Harry Turtledove's Darkness series (a retelling of WW2 set in a fantasy world) has 2 powerful spells, one Necromantic and another that is some form or Conjuration/Transmutation that years of downtime and the efforts of numerous wizards to create.

(For the record, the first is related to the setting's version of "The Final Solution," the other is the setting's version of The Manhattan Project and resultant A-Bombs...)
 

jmucchiello said:
Over in the Magic Item Creation time thread several posters have expressed this attitude:
And I was wondering what genre novels contain lots of downtime?

Basically all, only that the novel doesn't necessary tells you. :)

The question is not so much about roleplaying downtime, but rather to at least assume downtime between adventures, so that the character levelling doesn't happen so often that every PC goes from rookie to lord of the universe in two years of his own life.

Note that the event of quick gain of enormous power is not completely unacceptable. It does happen in literature (although I think that it mostly happens to evil characters, and usually it ends with an ever quicker downfall). It's just that in D&D it is too often the norm.
 

In Michael Scott Rohan's Winter of the World trilogy (Anvil of Ice and so on), which is pretty much epic (fighting against evil gods bent on covering the entire world with ice) the protagonist is a smith and uses his craft more than once to create various magic items.
 

LOTR has lots of downtime? Sure, there's like fifty or sixty years at the beginning, but, after Frodo leaves the Shire, what significant downtime is there? A couple of weeks with the elves and again with the elves, but, other than that, not a whole lot. By the Return of the King, there's almost no downtime as I recall. From the breaking of the Fellowship to the fall of Mordor, there's what, a single year? In that time, Pippin and Merry go from being very low level fighters to pretty high level ones.

Never mind that the Hobbit takes about a year as well.

The Belgariad, from the time Garion leaves his home to becoming King is about two years. Helpless peon to world-shattering God-mage in a couple of years. Not too shabby.

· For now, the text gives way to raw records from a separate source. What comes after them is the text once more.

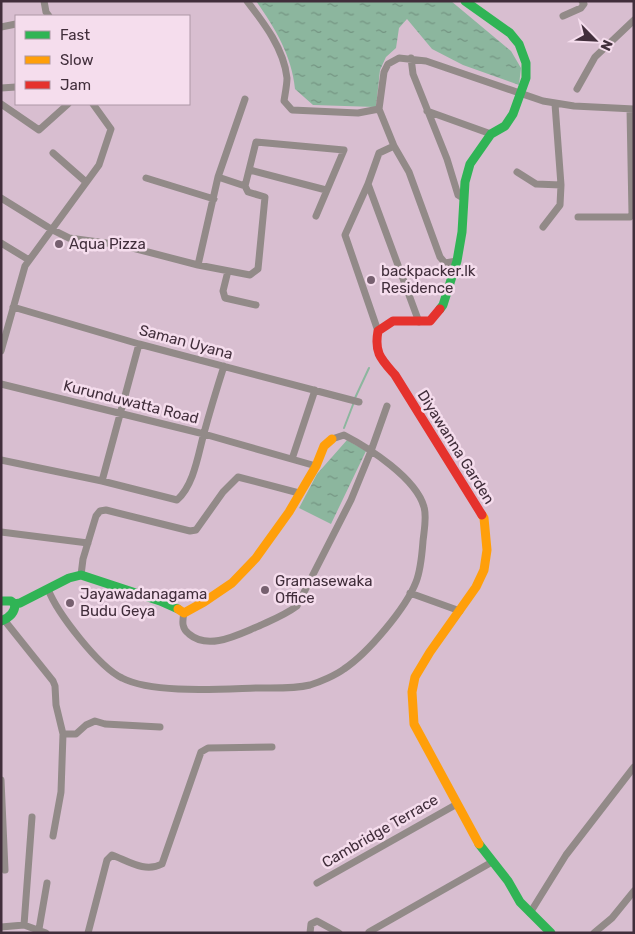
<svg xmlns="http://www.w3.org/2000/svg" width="635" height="934" font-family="Rubik,sans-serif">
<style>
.water{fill:url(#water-ripples)}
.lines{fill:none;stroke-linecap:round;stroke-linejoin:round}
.stream{stroke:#8cb69e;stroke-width:2}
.street{stroke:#928a88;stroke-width:7}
.fast{stroke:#30b455;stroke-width:9}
.slow{stroke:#ff9f0a;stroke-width:9}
.jam{stroke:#e5322d;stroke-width:9}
.poi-dot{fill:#76606f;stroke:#f5dded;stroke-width:2}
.labels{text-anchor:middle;stroke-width:5;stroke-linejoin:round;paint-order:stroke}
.poi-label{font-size:15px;fill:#412e3b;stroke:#f5dded;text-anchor:start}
.street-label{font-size:15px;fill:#412e3b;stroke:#f5dded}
</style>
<defs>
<pattern id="water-ripples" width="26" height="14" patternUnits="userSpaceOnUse" patternTransform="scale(1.25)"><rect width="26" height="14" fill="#8cb69e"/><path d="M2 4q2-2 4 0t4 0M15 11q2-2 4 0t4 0" fill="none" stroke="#749482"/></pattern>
</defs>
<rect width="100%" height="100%" fill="#d8bed0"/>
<path class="water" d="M256,1H451L511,51L521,68L519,85L463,65L432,49L407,19L399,28L396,48L386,57L380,70L376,107L313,105L295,89C292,56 275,28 256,1Z
M347,440L366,451L331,524L299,508L317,474Z"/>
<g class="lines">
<path class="stream" d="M355,398L369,368
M344,428L354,402"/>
<path class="street" d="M44,1L46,12L49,16
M247,1C264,23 284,49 287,78C287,85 285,94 284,101L292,110L358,113L379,109
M563,16L581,8L584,4L582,1
M1,27L16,24
M411,58L413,74L447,159L458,195L463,198
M1,88L16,87
M577,89L595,57L634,20
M1,104L39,130L68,104
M427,111L491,134
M53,153L86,182
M250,170L326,190
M517,172L536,184L561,185
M218,177L245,186
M146,178L214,199
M368,184L419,322
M1,198L51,229L69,238L121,245L198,265L250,275L258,269L265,197L248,192L245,186L256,142L344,150L316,216
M578,217H630L632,214L630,109
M543,227L560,205L561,185L555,104
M1,243L29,260
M457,261L445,263L440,257L409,172L394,146L379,109L384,72L388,64L399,58L426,61L543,101L574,106L634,109
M198,265L218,177L245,99
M228,271L223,291L225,298L256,305
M13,307L139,344L359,402
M378,331L345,235L368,184L379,153L394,146
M1,351L25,266L99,165L111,129L93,104
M1,384L204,434L316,466
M292,459L315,390
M1,460L102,481L177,500C194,485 198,455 204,433C210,411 217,388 224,366
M102,481L139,344
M1,532L88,543
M81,575L83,559L96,516L100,511L106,510L190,531L196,530L223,492L238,477L299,493
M48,589C57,613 99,667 122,678C153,694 221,689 257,688C274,688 293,689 310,685C320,682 336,675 344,669C368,653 406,608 416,582C421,569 422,554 423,541C424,531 427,517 424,507C416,478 369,448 344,435L332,439
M410,593L460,611
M184,613C182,622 182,629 189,634C209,651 239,634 259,626C272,620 285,615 297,606L351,500L371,451L387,406
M5,621L53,681L55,686L56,705L63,734L61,792L53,836
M63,734H76L86,725L95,721L105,724L160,727
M1,780L5,870
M317,883L457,804
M530,913L566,855L634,767
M24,925L32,817
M1,927L24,925L46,933
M39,929L47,883
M369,932L492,862
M88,933L107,860L112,855C128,861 145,873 162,864L201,752L208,748L272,747
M310,933L311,924L317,921L339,933
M594,933L612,918L634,891"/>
<path class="fast" d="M440,309L443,305L457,261L462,232L465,182L470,164L491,134L505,126L513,114L526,78V63L519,44L510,33L465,1
M1,601H11L15,604L20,603L69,578L81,575L160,601L178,609
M1,621C9,618 15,613 15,604
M479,844L508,881L520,902L551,933"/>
<path class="slow" d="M178,609L184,613L204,602L232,583L256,558L289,512L316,466L324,446L332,439
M479,844L414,724L412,692L415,677L430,652L476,587L484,570L487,550L484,518L482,515"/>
<path class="jam" d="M440,309L430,321H393L378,331C374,353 381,359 395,375L482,515"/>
</g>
<g class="poi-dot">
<circle cx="59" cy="244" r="5"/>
<circle cx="371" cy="280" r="5"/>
<circle cx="265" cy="590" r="5"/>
<circle cx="70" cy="603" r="5"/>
</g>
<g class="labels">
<g class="poi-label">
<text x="69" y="249">Aqua Pizza</text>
<text x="381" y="276">backpacker.lk<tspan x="381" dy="17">Residence</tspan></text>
<text x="275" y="586">Gramasewaka<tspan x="275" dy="17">Office</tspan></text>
<text x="80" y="599">Jayawadanagama<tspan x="80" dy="17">Budu Geya</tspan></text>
</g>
<g class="street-label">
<text transform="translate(186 342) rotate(15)" y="5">Saman Uyana</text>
<text transform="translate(131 402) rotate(14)" y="5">Kurunduwatta Road</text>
<text transform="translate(456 447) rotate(58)" y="5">Diyawanna Garden</text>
<text transform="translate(380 831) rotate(-30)" y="5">Cambridge Terrace</text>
</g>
</g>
<rect width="635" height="934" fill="none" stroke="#412e3b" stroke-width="5"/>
<rect x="15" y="15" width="175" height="90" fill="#f5dded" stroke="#ad97a6"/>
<rect x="25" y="31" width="25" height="8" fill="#30b455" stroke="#ad97a6"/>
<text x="60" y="40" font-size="15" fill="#412e3b">Fast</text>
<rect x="25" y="56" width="25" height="8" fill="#ff9f0a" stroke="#ad97a6"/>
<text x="60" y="65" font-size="15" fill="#412e3b">Slow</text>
<rect x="25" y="81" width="25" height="8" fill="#e5322d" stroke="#ad97a6"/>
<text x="60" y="90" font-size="15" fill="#412e3b">Jam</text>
<g transform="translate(595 40) rotate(114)" stroke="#f5dded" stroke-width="4" paint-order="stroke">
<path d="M0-4L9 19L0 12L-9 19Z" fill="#412e3b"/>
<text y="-8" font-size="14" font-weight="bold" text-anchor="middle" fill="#412e3b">N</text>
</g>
</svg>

I think JM has a good point here. Most heroic fantasy works don't include major downtime. Heck, Conan goes from being a wandering homeless guy to king in a matter of a couple of years, depending on how you count.
 

I don't think there are too many examples of downtime in the middle of adventures. However, a great many stories feature extended downtime between adventures. They just don't tell us too much about it, because it's pretty dull.
 

Hussar said:
The Belgariad, from the time Garion leaves his home to becoming King is about two years. Helpless peon to world-shattering God-mage in a couple of years. Not too shabby.

Yeah, but then the boy is a born sorceror in a world where that means instant power at your fingertips, not screwed-by-the-wizards and near godlike powers. Epic yeah, usable in relation to D&D. nah.